At the center of de Bernières's trilogy is a magical exodus, an ascent from the plains and jungle into a mythical place called Cochadebajo de los Gatos, "city of cats beneath a lake" (emmanuel, 341). In Don Emmanuel , the village of Valledupar defeats the reprehensible Capitan Rodrigo Figueras after an epic battle fought in the shadow of Catch 22 (among other tactics, the townspeople hire a gonorrhea-infected whore to infect the troops). Fearing reprisals, the entire population migrates to the mountains. The villagers establish their utopian community amid Incan ruins with the help of fifty Spanish soldiers Aurelio the Indian magically defrosts from the avalanche that had buried them five centuries earlier. Cats, grown into huge black jaguars, serve as community familiars.
De Bernières doesn't pussyfoot around with his magical realism; he takes it straight. Magic is the country's most powerful force. Even the country's president succumbs to a virus that smacks both of Groucho Marx and Rabelais, as the opening lines of Señor Vivo demonstrate:
Ever since his young wife had given birth to a cat as an unexpected consequence of his experiments in sexual alchemy, and ever since his accidental invention of a novel explosive that confounded Newtonian physics by loosing its force at the precise distance of 6.56 feet from the source of its blast, President Veracruz had thought of himself not only as an adept by also as an intellectual. His speeches became peppered with obscure and recondite quotations from Paracelsus and Basil Valentine; he joined the Rosicrucians, considering himself to be a worthy successor to Doctor John Dee, Hermes Trismegistus, Sir Francis Bacon, Christian Rosencreuz, and Éliphas Levi. He gave up reading his wife's women's magazines, from which he had previously derived most of his opinions, and took up reading La Prensa . (11)
The people of Cachodebajo de los Gatos sanctify their city with a grand syncretic Candomblé ceremony linking their Hispanic heritage to their African origins. The military, drug lord, and clergy are all overcome by magical forces. Evil reigns where magic is not. "But it was also a superstitious country, a country where it was possible to believe every religion all at once, where devout Catholics could pray to Oaxala, practice santéria , and attend spiritualist séances with a clear conscience" (vivo, 68). Magic becomes the precondition for freedom.

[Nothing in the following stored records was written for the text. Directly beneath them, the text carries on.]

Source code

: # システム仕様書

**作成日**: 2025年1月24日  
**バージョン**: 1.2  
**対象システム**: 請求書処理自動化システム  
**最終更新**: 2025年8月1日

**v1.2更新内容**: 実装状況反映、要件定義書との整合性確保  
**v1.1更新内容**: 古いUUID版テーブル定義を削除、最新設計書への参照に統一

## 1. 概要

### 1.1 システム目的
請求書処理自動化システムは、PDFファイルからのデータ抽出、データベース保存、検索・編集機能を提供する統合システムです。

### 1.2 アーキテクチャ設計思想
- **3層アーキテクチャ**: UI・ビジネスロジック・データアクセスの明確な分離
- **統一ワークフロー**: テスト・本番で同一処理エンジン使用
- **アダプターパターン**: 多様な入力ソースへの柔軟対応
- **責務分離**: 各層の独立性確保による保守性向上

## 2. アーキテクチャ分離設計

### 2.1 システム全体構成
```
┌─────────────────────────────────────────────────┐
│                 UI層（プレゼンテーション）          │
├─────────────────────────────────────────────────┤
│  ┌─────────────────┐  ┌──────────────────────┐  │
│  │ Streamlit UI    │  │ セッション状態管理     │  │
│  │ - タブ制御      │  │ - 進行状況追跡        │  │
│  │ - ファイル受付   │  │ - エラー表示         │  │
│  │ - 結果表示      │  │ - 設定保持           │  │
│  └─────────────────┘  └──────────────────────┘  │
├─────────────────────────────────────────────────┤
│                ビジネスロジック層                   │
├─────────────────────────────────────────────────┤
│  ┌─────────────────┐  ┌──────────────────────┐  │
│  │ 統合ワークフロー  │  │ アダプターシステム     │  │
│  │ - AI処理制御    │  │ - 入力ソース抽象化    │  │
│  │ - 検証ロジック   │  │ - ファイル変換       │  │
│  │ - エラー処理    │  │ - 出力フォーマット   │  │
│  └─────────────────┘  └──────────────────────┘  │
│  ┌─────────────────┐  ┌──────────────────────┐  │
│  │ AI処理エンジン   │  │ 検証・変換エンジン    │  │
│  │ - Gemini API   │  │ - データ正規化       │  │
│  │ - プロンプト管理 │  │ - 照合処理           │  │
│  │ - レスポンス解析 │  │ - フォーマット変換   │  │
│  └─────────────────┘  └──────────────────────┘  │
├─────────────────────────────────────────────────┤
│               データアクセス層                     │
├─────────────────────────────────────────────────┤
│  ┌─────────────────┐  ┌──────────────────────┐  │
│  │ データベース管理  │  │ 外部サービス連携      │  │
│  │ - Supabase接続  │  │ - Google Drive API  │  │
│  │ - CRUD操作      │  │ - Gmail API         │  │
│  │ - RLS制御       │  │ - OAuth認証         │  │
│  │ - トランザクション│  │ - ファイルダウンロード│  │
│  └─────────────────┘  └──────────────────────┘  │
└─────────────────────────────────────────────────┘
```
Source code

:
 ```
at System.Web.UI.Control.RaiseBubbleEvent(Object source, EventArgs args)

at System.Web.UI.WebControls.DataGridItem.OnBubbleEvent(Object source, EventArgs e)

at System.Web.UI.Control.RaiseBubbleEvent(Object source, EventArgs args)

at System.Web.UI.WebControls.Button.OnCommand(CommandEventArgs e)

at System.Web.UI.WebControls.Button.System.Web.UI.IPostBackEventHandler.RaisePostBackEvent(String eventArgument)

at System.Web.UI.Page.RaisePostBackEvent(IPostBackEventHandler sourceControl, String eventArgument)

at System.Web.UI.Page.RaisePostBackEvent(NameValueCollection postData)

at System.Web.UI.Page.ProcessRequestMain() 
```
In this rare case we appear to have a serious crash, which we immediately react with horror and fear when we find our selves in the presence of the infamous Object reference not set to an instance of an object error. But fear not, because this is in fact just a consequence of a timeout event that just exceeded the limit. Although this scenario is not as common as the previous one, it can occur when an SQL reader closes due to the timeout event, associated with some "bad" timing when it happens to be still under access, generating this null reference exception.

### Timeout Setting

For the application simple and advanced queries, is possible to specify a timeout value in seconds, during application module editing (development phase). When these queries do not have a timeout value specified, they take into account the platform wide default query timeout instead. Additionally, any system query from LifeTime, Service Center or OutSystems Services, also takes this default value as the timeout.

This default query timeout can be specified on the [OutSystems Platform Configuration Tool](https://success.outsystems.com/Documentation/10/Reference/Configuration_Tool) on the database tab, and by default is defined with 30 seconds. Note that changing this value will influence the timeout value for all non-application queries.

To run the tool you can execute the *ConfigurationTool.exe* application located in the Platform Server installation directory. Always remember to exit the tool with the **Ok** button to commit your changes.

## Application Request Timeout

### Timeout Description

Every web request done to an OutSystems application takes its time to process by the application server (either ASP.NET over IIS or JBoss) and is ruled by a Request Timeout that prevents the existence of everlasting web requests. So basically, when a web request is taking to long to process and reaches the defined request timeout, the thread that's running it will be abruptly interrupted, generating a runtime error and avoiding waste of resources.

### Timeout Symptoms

De Bernières reinvigorates magical realism by taking each part of this apparent oxymoron literally, pushing it to its limits (The only other author in my experience to write about magic(k) with as much feeling and innate intelligence is John Crowley). When it comes to choosing between fantasy and fact, the author opts for the sensual pleasures of the former over the limiting nature of the latter. The world, he knows is all too much a part of his beautiful made-up country. As in Rio de Janeiro, The river that runs throught he capitol reeks of the decomposing bodies of homeless boys murdered by off-duty police and vigilantes. A man of the people, although he claims to have disembarrassed himself of the notion that "working-class people were the repository of all that is authentic and good", de Bernières still entertains the fantasy that generals, cardinals, and aristocrats can see the error of their ways when magic is afoot.